Probing the disulfide folding pathway of insulin‐like growth factor‐I

The crucial step of folding of recombinant proteins presents serious challenges to obtaining the native structure. This problem is exemplified by insulin‐like growth factor (IGF)‐I which when refolded in vitro produces the native three‐disulfide structure, an alternative structure with mispaired disulfide bonds and other isomeric forms.

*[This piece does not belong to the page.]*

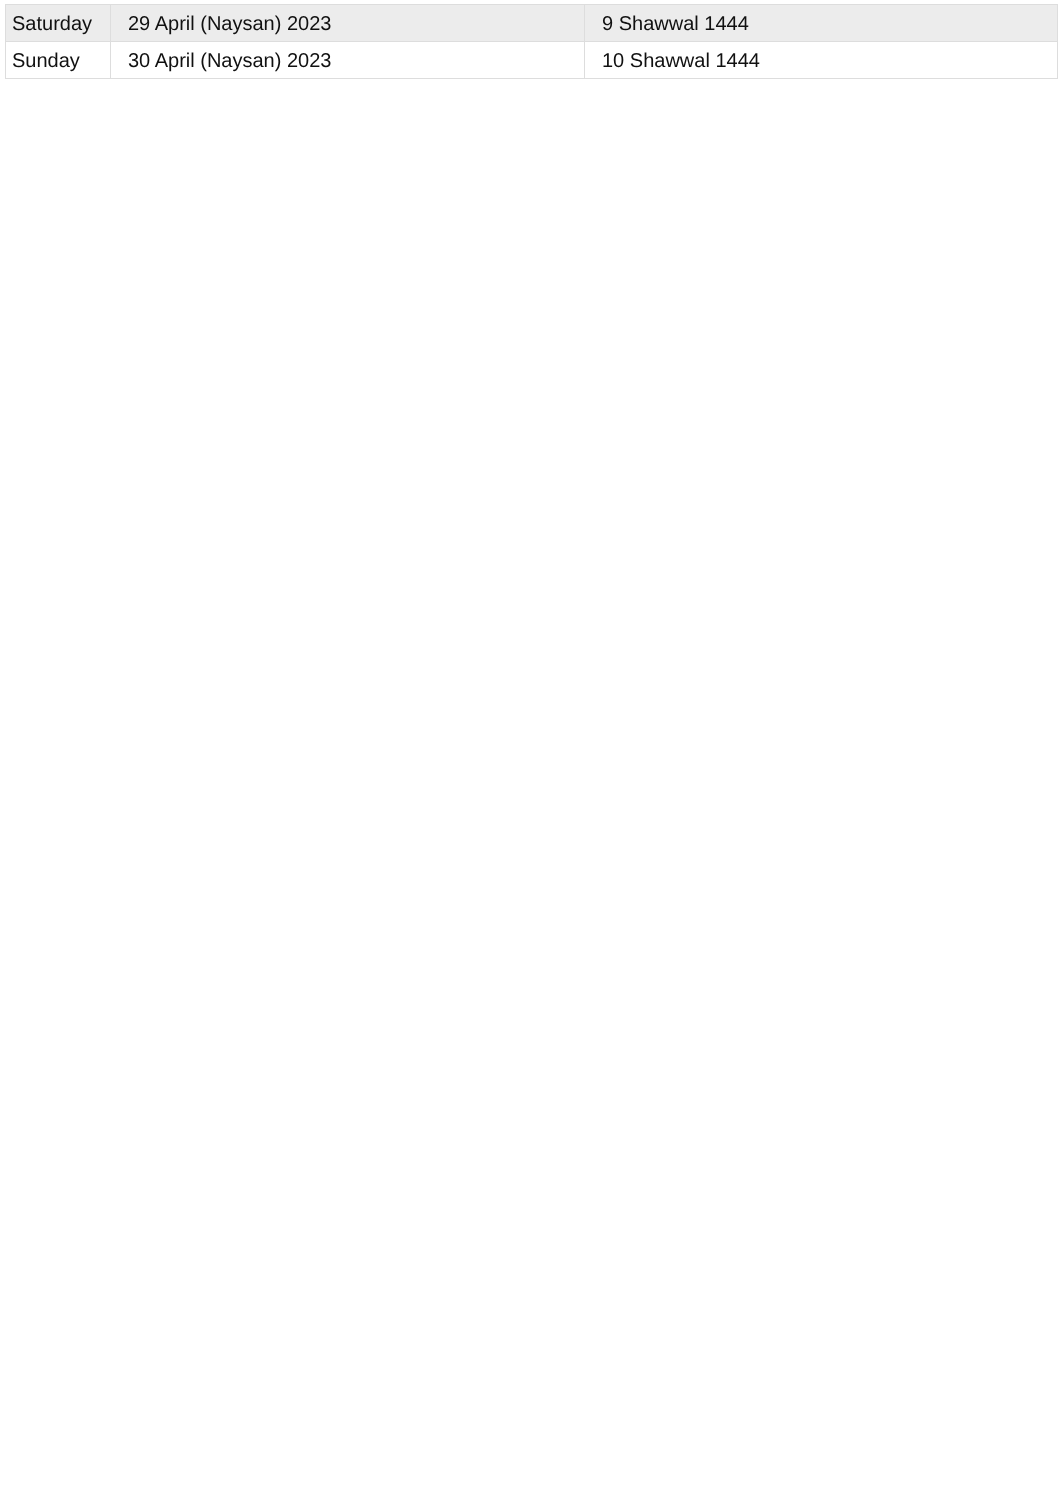| Saturday | 29 April (Naysan) 2023 | 9 Shawwal 1444 |
| Sunday | 30 April (Naysan) 2023 | 10 Shawwal 1444 |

To investigate this phenomenon we have examined the refolding properties of an analog of IGF‐I which contains a 13‐amino acid N‐terminal extension and a charge mutation at position 3 (Long‐ [Arg³]IGF‐I). Unlike IGF‐I, which yields 45% of the native structure and 24% of the alternative structure when refolded in vitro, Long‐[Arg³]GF‐I yields 85% and 10% of these respective forms. To investigate the interactions that affect the refolding of Long‐[Arg³]IGF‐I and IGF‐I, we acid‐trapped folding intermediates and products for inclusion in a kinetic analysis of refolding. In addition to non‐native intermediates, three native‐like intermediates were identified, that appear to have a major role in the in vitro refolding pathway of Long‐[Arg³]IGF‐I; a single‐disulfide Cys¹⁸–Cys⁶¹ intermediate, an intermediate with Cys¹⁸–Cys⁶¹ and Cys⁶–Cys⁴⁸ disulfide bonds and another with Cys¹⁸–Cys⁶¹ and Cys⁴⁷–Cys⁵² disulfide bonds. Furthermore, from our kinetic analysis we propose that the Cys¹⁸‐Cys⁶¹, Cys⁶‐Cys⁴⁸ intermediate forms the native structure, not by the direct formation of the last (Cys⁴⁷‐Cys⁵²) disulfide bond, but by rearrangement via the Cys¹⁸–Cys⁶¹ intermediate and a productive Cys¹⁸–Cys⁶¹, Cys⁴⁷–Cys⁵² intermediate. In this pathway, the last disulfide bond to form involves Cys⁶ and Cys⁴⁸. Finally, we apply this pathway to IGF‐I and conclude that the divergence in the in vitro folding pathway of IGF‐I is caused by non‐native interactions involving Glu³ that stabilize the alternative structure. © 1999 John Wiley & Sons, Inc. Biotechnol Bioeng 62: 693–703, 1999.